#### SUPPLIED RECORDS

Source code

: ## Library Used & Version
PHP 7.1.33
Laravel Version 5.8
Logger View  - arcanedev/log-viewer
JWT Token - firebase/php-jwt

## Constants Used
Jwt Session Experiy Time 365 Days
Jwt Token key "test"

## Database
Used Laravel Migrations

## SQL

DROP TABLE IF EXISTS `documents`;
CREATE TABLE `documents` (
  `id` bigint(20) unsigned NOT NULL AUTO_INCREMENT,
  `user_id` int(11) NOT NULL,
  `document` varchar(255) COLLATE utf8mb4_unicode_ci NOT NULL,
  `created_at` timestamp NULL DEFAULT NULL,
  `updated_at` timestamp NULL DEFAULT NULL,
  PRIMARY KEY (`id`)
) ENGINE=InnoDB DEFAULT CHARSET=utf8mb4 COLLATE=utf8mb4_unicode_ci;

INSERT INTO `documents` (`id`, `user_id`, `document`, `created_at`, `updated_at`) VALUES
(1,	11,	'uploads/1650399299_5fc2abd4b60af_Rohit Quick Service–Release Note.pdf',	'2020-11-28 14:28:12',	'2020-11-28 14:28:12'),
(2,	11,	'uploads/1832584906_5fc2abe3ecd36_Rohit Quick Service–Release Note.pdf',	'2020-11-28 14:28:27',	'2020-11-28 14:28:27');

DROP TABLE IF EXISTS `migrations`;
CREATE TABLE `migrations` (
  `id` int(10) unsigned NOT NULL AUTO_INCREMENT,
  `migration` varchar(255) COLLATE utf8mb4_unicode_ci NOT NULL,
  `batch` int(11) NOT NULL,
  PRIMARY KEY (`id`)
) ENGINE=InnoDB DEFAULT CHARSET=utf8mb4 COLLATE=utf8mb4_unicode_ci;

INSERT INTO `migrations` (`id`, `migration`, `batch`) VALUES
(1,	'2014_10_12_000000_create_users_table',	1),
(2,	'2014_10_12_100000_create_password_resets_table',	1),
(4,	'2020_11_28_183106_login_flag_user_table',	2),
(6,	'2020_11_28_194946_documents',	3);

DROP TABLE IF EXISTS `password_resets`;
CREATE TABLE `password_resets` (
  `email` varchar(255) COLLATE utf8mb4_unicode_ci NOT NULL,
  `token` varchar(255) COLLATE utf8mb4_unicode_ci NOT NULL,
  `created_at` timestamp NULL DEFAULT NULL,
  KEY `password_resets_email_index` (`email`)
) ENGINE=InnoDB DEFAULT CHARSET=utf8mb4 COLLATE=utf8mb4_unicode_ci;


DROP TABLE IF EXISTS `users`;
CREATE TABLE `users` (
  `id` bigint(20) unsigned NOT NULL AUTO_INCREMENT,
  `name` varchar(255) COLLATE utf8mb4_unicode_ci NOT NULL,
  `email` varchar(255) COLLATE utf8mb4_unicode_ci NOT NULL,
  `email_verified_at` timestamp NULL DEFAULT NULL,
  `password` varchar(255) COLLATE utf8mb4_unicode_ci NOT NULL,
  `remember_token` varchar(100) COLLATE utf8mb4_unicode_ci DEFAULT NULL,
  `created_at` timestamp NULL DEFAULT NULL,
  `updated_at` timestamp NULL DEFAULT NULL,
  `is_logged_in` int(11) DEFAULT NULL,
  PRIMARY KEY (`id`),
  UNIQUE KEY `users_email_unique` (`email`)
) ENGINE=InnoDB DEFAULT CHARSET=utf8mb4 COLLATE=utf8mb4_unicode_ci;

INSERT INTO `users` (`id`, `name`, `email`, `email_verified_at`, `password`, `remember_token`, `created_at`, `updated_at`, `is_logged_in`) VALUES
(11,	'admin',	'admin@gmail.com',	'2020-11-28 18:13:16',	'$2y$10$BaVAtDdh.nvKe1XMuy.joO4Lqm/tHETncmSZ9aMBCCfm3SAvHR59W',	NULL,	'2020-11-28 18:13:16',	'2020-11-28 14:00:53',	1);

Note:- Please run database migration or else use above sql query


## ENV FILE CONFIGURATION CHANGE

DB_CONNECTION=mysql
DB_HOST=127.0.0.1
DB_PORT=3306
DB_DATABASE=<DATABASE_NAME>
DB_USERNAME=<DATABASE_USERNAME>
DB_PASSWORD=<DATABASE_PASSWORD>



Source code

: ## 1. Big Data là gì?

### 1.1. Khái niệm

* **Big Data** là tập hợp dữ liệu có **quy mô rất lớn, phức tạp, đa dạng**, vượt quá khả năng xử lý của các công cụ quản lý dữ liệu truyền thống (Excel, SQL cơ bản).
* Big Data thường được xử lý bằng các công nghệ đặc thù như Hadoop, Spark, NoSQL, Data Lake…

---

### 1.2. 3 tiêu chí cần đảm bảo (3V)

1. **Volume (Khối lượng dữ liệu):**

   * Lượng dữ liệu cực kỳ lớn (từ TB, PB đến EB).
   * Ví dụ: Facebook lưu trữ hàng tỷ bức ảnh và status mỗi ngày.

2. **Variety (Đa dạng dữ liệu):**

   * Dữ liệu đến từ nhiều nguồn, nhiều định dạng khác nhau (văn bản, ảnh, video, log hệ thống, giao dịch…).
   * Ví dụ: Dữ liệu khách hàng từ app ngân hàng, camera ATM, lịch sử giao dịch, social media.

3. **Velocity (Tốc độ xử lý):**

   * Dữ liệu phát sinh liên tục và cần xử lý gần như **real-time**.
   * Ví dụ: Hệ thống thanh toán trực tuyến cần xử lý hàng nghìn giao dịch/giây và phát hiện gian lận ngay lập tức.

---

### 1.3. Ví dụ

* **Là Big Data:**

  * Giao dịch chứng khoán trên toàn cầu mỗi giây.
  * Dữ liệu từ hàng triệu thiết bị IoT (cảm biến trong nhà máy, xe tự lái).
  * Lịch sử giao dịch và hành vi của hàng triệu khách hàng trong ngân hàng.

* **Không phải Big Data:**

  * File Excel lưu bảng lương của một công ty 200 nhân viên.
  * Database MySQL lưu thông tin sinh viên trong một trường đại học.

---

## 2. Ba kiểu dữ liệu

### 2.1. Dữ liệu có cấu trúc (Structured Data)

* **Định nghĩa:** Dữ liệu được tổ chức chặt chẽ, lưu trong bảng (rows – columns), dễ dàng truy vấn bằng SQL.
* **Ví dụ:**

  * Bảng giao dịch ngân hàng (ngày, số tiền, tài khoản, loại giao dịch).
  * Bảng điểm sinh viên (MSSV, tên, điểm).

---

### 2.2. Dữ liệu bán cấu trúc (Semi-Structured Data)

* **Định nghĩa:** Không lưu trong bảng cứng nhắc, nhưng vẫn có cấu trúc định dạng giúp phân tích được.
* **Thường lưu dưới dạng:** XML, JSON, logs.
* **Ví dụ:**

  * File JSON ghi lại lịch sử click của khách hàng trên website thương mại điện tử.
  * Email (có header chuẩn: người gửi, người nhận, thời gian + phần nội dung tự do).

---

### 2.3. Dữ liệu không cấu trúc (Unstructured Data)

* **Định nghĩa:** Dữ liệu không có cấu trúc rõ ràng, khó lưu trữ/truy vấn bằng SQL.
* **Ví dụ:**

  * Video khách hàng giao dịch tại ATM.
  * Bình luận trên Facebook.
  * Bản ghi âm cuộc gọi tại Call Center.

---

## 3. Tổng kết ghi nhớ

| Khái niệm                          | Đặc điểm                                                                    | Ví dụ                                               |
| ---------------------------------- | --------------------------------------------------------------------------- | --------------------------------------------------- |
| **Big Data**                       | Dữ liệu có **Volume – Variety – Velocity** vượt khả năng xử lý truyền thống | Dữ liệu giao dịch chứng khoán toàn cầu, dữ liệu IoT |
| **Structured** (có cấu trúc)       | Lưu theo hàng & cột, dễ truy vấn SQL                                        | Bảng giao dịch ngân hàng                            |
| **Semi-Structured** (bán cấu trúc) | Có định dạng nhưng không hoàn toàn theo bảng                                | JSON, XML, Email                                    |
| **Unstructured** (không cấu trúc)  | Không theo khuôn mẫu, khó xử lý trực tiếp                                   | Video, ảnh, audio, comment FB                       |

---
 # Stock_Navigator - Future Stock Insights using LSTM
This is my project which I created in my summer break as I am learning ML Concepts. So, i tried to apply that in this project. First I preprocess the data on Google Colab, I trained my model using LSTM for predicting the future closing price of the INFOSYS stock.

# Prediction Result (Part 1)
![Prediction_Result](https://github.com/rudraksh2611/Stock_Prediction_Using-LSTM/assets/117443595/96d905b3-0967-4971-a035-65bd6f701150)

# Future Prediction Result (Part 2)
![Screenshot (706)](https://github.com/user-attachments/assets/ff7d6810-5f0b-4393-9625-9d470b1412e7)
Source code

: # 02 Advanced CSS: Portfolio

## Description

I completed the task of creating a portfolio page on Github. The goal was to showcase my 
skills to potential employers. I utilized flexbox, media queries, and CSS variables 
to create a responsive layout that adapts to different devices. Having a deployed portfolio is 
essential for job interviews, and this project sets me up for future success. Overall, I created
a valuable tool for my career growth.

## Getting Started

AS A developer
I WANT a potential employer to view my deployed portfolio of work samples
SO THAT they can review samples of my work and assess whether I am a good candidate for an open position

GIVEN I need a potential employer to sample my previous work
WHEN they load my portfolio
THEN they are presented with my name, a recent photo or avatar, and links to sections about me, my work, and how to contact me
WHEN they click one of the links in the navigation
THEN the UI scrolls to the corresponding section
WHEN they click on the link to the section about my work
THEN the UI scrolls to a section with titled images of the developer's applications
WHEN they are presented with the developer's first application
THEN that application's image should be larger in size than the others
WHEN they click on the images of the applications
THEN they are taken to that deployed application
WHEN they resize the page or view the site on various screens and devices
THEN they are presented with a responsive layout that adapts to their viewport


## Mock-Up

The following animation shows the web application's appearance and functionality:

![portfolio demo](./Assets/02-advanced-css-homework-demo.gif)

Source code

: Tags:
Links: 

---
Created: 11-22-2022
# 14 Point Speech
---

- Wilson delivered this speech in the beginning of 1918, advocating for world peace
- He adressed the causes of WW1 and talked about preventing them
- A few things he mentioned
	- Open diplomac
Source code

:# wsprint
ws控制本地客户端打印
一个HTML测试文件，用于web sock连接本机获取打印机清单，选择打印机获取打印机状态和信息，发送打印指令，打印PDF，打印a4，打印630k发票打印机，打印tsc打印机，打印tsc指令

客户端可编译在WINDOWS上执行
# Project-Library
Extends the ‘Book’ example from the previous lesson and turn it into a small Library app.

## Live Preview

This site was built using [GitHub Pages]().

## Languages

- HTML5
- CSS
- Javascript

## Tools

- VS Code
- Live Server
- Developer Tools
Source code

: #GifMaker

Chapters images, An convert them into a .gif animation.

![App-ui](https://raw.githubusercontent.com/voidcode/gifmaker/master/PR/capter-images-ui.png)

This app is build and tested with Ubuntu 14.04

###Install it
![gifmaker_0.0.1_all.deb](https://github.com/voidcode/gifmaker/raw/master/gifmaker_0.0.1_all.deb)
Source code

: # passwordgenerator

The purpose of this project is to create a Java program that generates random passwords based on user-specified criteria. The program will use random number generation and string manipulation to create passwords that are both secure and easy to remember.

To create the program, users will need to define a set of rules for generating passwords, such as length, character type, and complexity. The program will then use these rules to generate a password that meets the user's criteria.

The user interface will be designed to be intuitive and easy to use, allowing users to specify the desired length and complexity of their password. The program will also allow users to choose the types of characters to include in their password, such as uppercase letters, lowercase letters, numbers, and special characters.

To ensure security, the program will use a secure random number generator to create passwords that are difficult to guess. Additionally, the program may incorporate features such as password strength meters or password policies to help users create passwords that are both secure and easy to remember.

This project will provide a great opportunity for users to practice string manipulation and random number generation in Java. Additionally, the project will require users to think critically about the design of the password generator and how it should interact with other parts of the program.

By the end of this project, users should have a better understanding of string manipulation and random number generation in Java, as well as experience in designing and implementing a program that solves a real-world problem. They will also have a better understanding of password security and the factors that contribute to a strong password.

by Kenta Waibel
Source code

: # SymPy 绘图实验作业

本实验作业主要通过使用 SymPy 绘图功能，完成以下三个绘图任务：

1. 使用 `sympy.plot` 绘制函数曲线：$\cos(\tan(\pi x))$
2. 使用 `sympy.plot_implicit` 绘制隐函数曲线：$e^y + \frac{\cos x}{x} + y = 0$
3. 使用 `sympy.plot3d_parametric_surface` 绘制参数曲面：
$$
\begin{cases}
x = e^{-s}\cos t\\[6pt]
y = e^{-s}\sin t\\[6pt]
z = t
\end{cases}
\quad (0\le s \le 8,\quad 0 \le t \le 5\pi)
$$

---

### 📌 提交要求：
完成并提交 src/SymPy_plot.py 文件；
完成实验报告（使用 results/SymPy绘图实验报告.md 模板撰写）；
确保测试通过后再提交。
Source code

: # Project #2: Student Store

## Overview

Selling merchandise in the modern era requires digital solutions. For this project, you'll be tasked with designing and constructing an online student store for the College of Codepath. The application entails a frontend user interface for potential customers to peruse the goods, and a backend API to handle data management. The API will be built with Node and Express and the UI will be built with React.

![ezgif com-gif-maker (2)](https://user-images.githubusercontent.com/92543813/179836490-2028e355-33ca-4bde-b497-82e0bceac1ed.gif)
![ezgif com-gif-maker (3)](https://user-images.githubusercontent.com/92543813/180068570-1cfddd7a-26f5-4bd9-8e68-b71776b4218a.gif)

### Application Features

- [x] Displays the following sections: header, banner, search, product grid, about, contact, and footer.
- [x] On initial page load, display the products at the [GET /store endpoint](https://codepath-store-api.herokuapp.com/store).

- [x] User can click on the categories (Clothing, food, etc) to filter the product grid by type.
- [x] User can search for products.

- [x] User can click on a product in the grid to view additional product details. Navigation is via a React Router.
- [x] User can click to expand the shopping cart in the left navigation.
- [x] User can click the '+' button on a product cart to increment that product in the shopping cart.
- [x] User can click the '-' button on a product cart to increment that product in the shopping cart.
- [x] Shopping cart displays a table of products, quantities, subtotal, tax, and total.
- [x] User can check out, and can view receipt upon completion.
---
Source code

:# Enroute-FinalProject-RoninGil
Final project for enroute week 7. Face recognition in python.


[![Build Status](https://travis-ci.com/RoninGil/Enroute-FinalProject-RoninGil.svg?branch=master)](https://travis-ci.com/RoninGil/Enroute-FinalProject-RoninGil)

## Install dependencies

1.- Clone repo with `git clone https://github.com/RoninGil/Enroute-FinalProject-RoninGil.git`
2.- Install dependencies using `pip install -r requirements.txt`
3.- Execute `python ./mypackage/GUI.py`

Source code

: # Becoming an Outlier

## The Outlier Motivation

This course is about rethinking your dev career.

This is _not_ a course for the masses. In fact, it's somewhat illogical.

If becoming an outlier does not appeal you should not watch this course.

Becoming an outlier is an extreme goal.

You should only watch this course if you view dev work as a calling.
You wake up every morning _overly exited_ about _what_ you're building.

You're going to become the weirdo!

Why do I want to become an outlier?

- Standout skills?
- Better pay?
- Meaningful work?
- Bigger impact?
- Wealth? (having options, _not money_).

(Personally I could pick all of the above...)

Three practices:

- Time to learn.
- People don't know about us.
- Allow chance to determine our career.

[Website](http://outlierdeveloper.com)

########

PROMPT —
Could you return the lines that open with the one containing "To ensure security, the" and close with the one containing "This project will", both included, without changing anything in them?

SOLVED PROBLEM —
To ensure security, the program will use a secure random number generator to create passwords that are difficult to guess. Additionally, the program may incorporate features such as password strength meters or password policies to help users create passwords that are both secure and easy to remember.

This project will provide a great opportunity for users to practice string manipulation and random number generation in Java. Additionally, the project will require users to think critically about the design of the password generator and how it should interact with other parts of the program.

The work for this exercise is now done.